Religious concessions pave way for possible Kremlin-Vatican summit. Once unthinkable, such a meeting could transform church life in communist world

The way things have shaped up this year strongly suggests that the summit of 1989 may well be a meeting between ideological leaders of two worlds - Christian and Marxist. It is an intriguing possibility that would have been unthinkable only a few years ago. Communist leaders have called at the Vatican from Nikita Khrushchev's time on. But their visits were largely protocol and achieved nothing of substance.

Today's circumstances are vastly different. It is difficult to visualize an encounter of such opposite outlooks more dramatic and more fraught with potential than one between Pope John Paul II and Soviet leader Mikhail Gorbachev.

The two are key figures in a new era of international relations in which, apart from superpower involvement, the churches in the communist states and mankind at large have an abiding interest.

A whole series of developments - including striking concessions to religious activity in the Soviet Union and Hungary - now seem to make such a meeting a certainty next year. It would have a profound impact on church life throughout the communist world.

The scenario began unfolding early this year when the Soviet leader told the Italian newspaper Unita of his lively interest in an already projected official visit to Italy. Unquestionably it would also mean a meeting with the Pope.

The Pontiff himself wished to go to the Soviet Union for this year's millennial celebrations of the advent of Christianity to Kievan-Rus' - the historic name of what is now the Ukraine - in the year 988.

That wish foundered on Soviet political sensitivities about the Pope's ideas of itinerary and on Vatican fears about how Moscow could capitalize on his presence on Soviet soil.

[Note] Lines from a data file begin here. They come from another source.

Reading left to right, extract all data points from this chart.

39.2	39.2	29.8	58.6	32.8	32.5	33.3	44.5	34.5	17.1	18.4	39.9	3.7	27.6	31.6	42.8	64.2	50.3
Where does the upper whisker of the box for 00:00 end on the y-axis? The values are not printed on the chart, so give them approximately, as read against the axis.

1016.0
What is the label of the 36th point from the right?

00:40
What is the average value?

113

Instead, therefore, John Paul made it a ``spiritual'' pilgrimage, as he said in a letter addressed to Ukrainian Catholics, in which he also called on Moscow to restore the church banned by Soviet leader Joseph Stalin for the free exercise of their faith.

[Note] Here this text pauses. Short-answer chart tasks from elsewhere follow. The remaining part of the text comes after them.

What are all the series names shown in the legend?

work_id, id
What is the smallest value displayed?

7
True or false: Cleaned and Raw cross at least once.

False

The Catholic clerics who did make the September trip included Jozef Cardinal Glemp, primate of Poland and head of not only the biggest Catholic congregation in the East bloc, but also the one most likely to influence new Kremlin thinking about church-state relations.

That thinking first emerged in an April 29 meeting between Gorbachev and the head of the Russian Orthodox Church, Patriarch Pimen, who was assured that perestroika (restructuring) and the democratization of Soviet society applied also to the church.

Believers, he was told, had a ``full right to practice their religion.'' It was a simple enough statement but a profound reversal of previous Soviet attitudes.

He also conceded the right of the church to concern itself with modern social problems, a remarkable admission not lost on East Europeans, particularly the Poles, with whom the question has been a point of confrontation with the communist authorities ever since the war.

A new attitude on the place of the church in society, Gorbachev said, was essential to ``national unity'' in what he called a period of change.

Cynics might be excused for recalling that Stalin also invoked that unity in 1943 when he needed the church's support for the war effort and allowed many of the churches he shut down to reopen. Tolerance, however, lasted only as long as the war.

Western human rights groups point out that, under Gorbachev, some 200 believers are still in prison or labor camps for violations of state restrictions governing all religious activity. ``There is much that he can do right away to prove his good faith,'' a Western Roman Catholic cleric observes.

Without doubt, Gorbachev's apparent promise of a new dispensation for Soviet believers is motivated by his need to stimulate more active popular support for his reforms. Nonetheless, an unusual tolerance is already evident, for example, in the Baltic states, especially in predominately Roman Catholic Lithuania. And whatever the Soviet leader does within his own country is felt in the East bloc.

Reactions to church demands for more freedom vary greatly within the East bloc. Reform itself is still an un-word in Romania. East Germany and Czechoslovakia tell Gorbachev they have their own ideas on the subject. Poland and Hungary are his only strong perestroika allies.

Not surprisingly, the same breakdown applies in religion. East Germany has been cracking down strongly on Evangelical demands for ``change and renewal.'' Czechoslovakia and Romania continue to provide the bloc's worst record of harassment of believers and their churches.

In Poland, however, there seems finally some break-through in the church's persistent struggle since the early 1970s to persuade the Warsaw government to give back the constitutionally corporate status it enjoyed before the war.

Last month, the government reportedly offered the church legal guarantees for public activities such as publishing, youth activity, etc., in return for full diplomatic recognition by the holy see.

Hungary is even closer to a concordat on recognition. Recently, the Vatican was able to appoint two archbishops and two bishops without prior approval of the Budapest government. Elsewhere in the East bloc - apart from Poland - such approval is still obligatory, with priestly ``socialist patriotism'' still governing criterian. 5 After his September trip to the Soviet Union, Cardinal Glemp talked of ``a new start'' toward reconciliation between the two churches and their two nations. That - at this writing - is shadowed by the Polish government's delay with the promised ``round table'' with the opposition.

But the more Gorbachev carries out his new approach to believers, the greater the pressure on Poland's Gen. Wojciech Jaruzelski to show equal realism in accommodation with his own Roman Catholic church.

The Pope has three times visited his Polish homeland. But direct talks are now under way to line up a Papal visit to Hungary next year.

That and a Gorbachev call at the Vatican would be an immense boost for all the beleaguered faithful elsewhere in Eastern Europe.